**EXCERPTED PASSAGE:**
"""

What are some loop optimizations that can be applied to vector summation?

Question

I’m trying to figure out what are some loop optimizations (in compilers) that can be applied to (linear algebra) vector summation?

Vector sum is defined

for i in range(len(vector1)):
     vector_result[i] = vector1[i] + vector2[i]

How can I optimize this?

Some loop optimizations I’m aware of:

1. Loop fission
2. Loop fusion
3. Vectorization
4. Tiling But I don’t know how any of these can be applied to the summation of vectors.

If anybody out there know a thing or two about compilers and loop optimizations i will appreciate if you give me an example of the code after a loop optimization is applied. Thanks

Answer 1

So, I found this beautiful of a paper by Frances Allen:

paper

Based on her explanation I think I can unroll the vector sum loop by two or four, etc.

here's an example of unrolling the loop by two.

for i in range(0, len(v), 2):
    vector_result[i] = v[i] + v[i]
    vector_result[i+1] = v[i+1] + v[i+1]

Answer 2

Note: This answer assumes sum = is a typo and the OP meant sum +=

---

The most important optimizations here are loop unrolling and vectorization.

The pseudocode would look like this:

Some notations and assumptions:

• v[i : i + 4] represents a SIMD element, sum_4 again a SIMD element.
• 16 bytes alignment requirement

i = 0
sum_4 = 0..0;

// header
while vec1 + i !aligned at 16 bytes:
    sum_4[0] += vec1[i] + vec2[i];
    ++i

// simd - can be further unrolled with multiple vector registers
while i + 4 < len(vec1)
    sum_4 = vec1[i : i + 4] + vec2[i : i + 4]
    i += 4

// footer
while i < len(vec1)
    sum_4[0] = vec1[i] + vec2[i]
    ++i

// aggregate
int sum = horizontal_add(sum_4)

"""

Stored data entries

"""

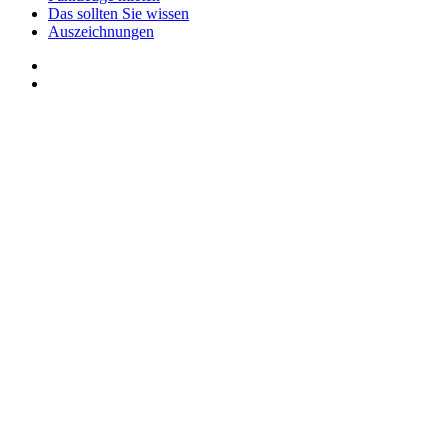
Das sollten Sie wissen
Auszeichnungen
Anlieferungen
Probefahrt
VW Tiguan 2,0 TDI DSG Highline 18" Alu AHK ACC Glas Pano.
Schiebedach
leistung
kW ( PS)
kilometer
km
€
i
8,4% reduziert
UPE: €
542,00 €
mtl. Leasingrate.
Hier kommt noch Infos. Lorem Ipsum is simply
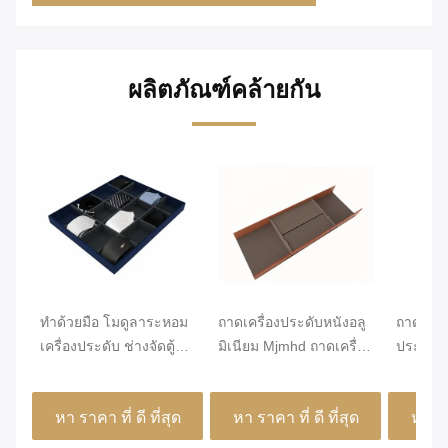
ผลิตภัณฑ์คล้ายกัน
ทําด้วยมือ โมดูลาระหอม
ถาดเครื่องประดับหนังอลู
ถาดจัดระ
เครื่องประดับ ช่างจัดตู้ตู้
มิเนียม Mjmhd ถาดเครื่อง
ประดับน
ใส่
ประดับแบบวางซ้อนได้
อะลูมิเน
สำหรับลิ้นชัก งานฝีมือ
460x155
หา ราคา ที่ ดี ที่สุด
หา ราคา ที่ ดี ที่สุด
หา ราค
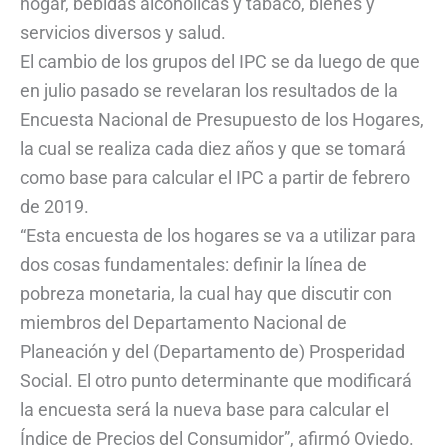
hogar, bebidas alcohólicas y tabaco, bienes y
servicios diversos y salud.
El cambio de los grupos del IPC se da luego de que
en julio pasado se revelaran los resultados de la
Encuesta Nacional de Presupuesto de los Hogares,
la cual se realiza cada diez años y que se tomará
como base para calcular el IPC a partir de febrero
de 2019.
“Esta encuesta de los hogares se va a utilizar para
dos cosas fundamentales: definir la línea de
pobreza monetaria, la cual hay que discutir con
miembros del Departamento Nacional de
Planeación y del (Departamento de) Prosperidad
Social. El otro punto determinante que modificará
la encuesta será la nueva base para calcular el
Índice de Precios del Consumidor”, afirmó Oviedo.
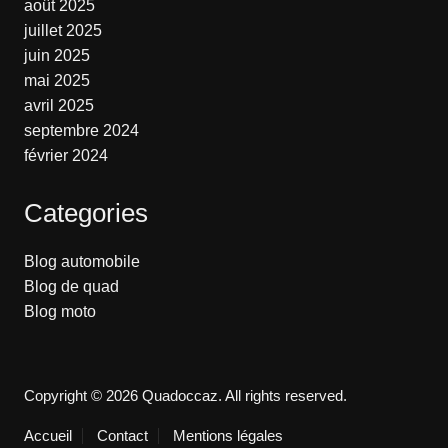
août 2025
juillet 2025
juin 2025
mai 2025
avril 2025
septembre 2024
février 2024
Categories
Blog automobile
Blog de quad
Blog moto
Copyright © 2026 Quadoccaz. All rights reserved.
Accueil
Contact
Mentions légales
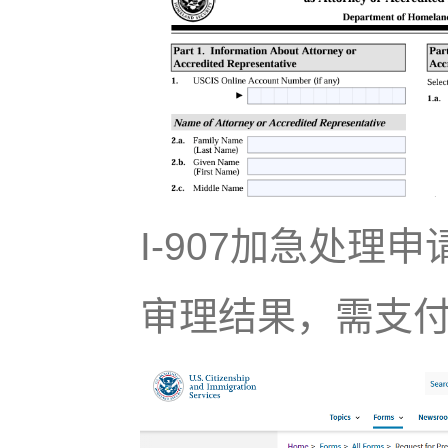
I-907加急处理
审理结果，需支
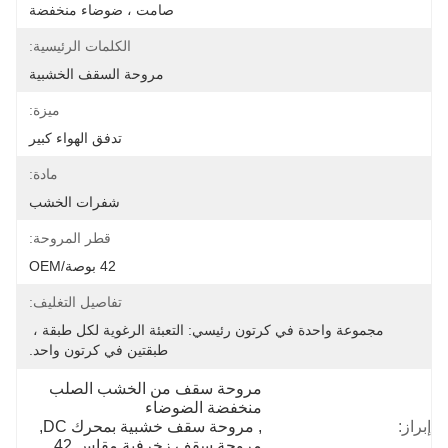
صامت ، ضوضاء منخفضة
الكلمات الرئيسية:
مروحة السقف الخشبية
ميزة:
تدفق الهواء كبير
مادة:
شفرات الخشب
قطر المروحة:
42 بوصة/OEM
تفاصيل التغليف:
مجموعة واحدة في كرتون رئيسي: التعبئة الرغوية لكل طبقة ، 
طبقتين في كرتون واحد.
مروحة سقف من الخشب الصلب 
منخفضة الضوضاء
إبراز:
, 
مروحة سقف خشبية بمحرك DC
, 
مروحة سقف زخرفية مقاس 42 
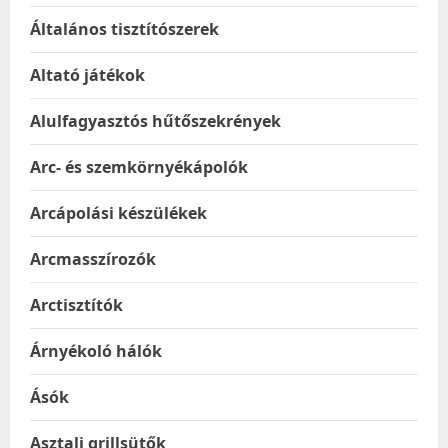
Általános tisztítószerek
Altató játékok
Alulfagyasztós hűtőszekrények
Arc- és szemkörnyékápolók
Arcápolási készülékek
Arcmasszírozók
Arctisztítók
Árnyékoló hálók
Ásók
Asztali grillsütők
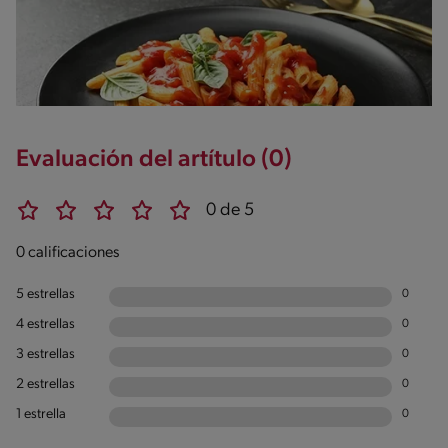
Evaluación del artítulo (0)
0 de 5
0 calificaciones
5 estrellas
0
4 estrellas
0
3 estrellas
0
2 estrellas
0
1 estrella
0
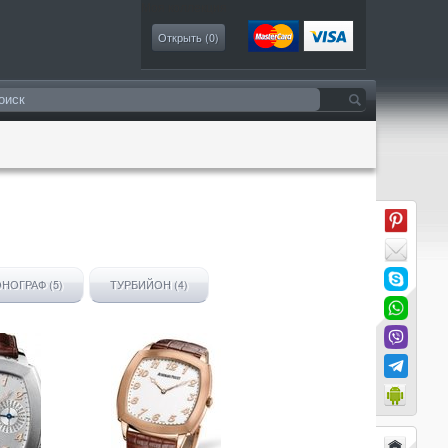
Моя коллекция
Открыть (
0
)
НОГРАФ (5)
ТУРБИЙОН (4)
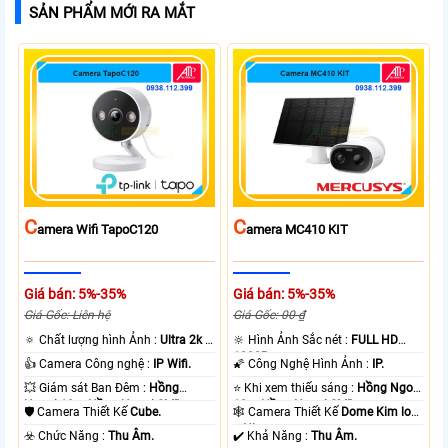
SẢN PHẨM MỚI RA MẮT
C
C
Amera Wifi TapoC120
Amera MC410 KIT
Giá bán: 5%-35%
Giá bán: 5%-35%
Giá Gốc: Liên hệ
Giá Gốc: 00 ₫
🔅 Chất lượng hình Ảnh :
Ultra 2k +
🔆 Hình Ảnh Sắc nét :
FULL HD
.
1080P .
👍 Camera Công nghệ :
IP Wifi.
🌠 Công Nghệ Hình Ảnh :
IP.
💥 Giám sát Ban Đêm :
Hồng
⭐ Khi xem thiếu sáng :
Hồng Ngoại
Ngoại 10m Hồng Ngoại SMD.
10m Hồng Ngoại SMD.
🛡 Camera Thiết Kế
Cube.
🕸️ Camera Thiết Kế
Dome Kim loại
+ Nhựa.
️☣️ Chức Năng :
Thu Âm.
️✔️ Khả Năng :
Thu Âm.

"""
"""

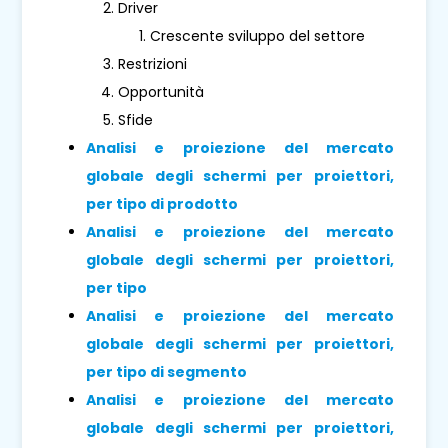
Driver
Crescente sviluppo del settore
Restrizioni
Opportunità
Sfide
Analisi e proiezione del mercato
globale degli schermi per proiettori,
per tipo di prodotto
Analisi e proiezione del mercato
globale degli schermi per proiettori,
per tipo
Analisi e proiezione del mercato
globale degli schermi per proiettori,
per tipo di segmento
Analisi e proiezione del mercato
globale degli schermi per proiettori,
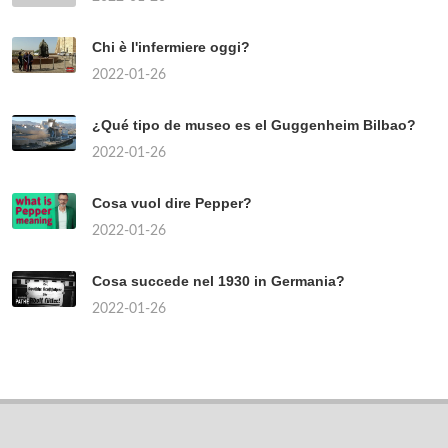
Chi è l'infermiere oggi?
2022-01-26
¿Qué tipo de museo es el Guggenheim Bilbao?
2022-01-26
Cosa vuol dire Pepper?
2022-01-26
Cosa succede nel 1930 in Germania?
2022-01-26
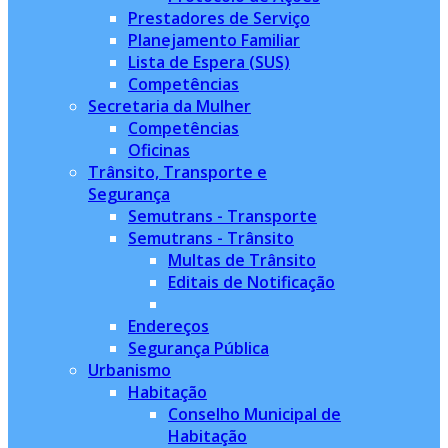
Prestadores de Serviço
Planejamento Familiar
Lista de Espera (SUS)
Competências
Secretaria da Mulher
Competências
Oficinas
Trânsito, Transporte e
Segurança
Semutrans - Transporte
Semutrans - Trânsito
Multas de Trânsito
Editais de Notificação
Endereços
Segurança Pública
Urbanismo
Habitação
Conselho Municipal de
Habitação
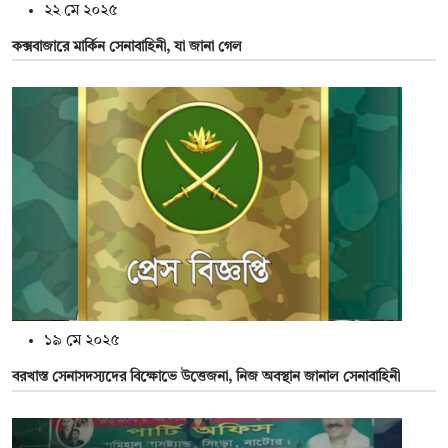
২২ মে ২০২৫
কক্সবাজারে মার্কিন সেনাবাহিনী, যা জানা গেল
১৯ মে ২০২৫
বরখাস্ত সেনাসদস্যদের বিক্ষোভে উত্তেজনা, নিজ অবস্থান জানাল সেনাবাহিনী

"""

Return, word for word, the portion of the vector summation thread from "Note: This answer" up to and including "a SIMD element.".

**TASK OUTPUT:**
Note: This answer assumes sum = is a typo and the OP meant sum +=

---

The most important optimizations here are loop unrolling and vectorization.

The pseudocode would look like this:

Some notations and assumptions:

• v[i : i + 4] represents a SIMD element, sum_4 again a SIMD element.